- Ukraine is pursuing war-crimes charges against leaders of major Western banks, an official said.
- The Zelenskyy advisor Oleg Ustenko earlier asked the banks to stop financing traders of Russian oil.
- Ustenko told CNBC on Tuesday that Ukraine was gathering data on banks and would pass it to the ICC.
Ukraine is pursuing war-crimes charges against leaders of JPMorgan Chase, Citigroup, and other major Western banks over their purported indirect financing of the Russian state, an economic advisor to Ukrainian President Volodymyr Zelenskyy said Tuesday.
“There is no doubt that Russia is committing war crimes in Ukraine, against Ukrainians,” Oleg Ustenko, the advisor, said in an interview with CNBC. “In our logic, everybody who is financing these war criminals who are doing these terrible things in Ukraine are also committing war crimes.”
Earlier this month, Ustenko wrote to JPMorgan Chase CEO Jamie Dimon and the bosses of Citigroup and HSBC asking them to cut ties with companies that trade Russian oil and sell shares in Russian oil and gas firms such as Gazprom and Rosneft.
Ustenko said of the banks in his CNBC interview: “We are going to pursue, not maybe companies, but managers of these companies.”
He added: “We have different options. The first option is definitely ICC.”
Ustenko said Ukraine’s justice and security services were gathering information about the banks’ activities that would be passed to the International Criminal Court.
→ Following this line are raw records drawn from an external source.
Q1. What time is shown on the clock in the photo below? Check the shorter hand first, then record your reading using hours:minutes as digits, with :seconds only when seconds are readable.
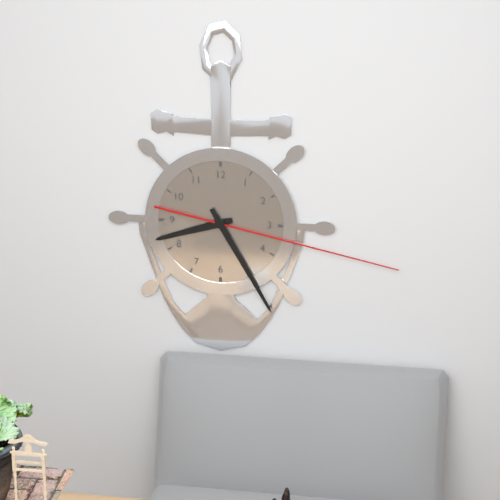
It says 8:25:17
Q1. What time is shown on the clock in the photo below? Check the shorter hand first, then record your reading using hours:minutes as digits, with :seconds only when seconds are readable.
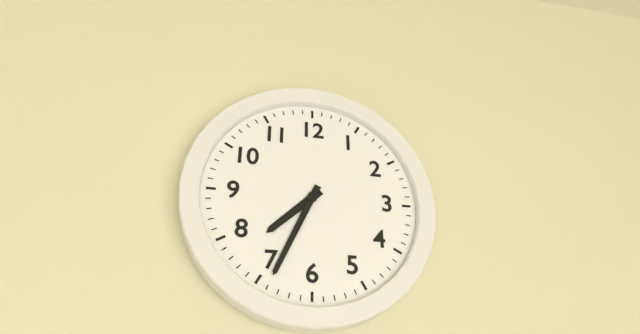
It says 7:34
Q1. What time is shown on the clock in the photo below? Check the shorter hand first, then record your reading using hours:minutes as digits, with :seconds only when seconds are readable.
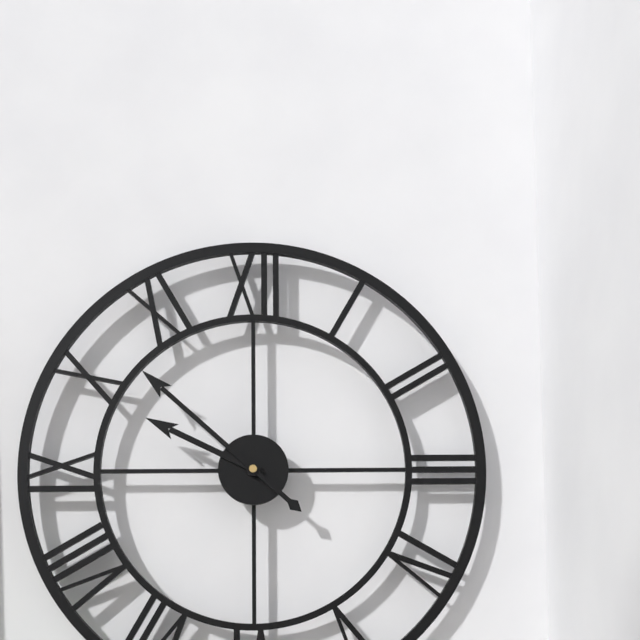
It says 9:52
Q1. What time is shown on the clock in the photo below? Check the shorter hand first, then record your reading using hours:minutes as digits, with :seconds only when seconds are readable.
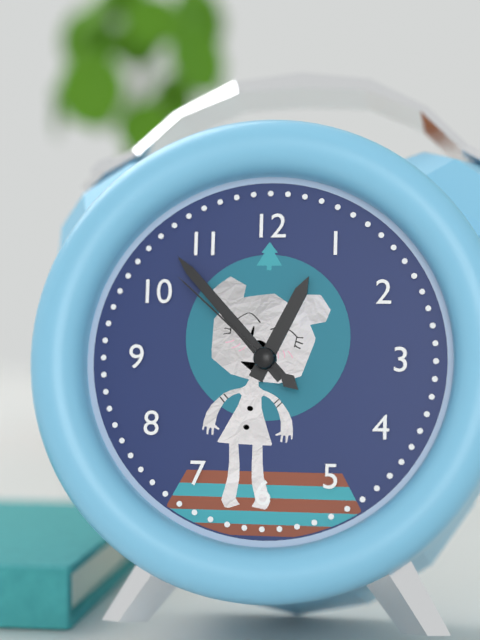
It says 12:53:52
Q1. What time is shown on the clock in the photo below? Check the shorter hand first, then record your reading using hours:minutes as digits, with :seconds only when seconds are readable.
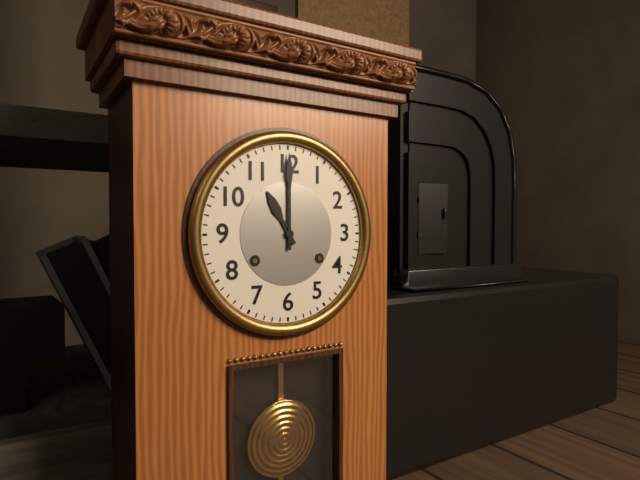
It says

The ICC has the power to prosecute people but not entities.
In his letters to the bank CEOs, which were seen by the Financial Times, Ustenko accused the banks of “prolonging” the war in Ukraine.
JPMorgan provides credit to Vitol, which trades Russian oil, and the bank’s Russian securities investment trust holds shares in Rosneft, Sberbank, and Gazprom, Ustenko said in his letter to Dimon, per the Financial Times. HSBC’s asset-management arm also has stakes in Gazprom and Rosneft, and Citigroup extends credit to Vitol and the Russian energy giant Lukoil, the letters said, per the Financial Times.
JPMorgan, HSBC, and Citigroup didn’t immediately respond to requests for comment from Insider.
Citi told the Financial Times it had cut down its business in Russia. JPMorgan told the publication it had helped implement sanctions against Russia.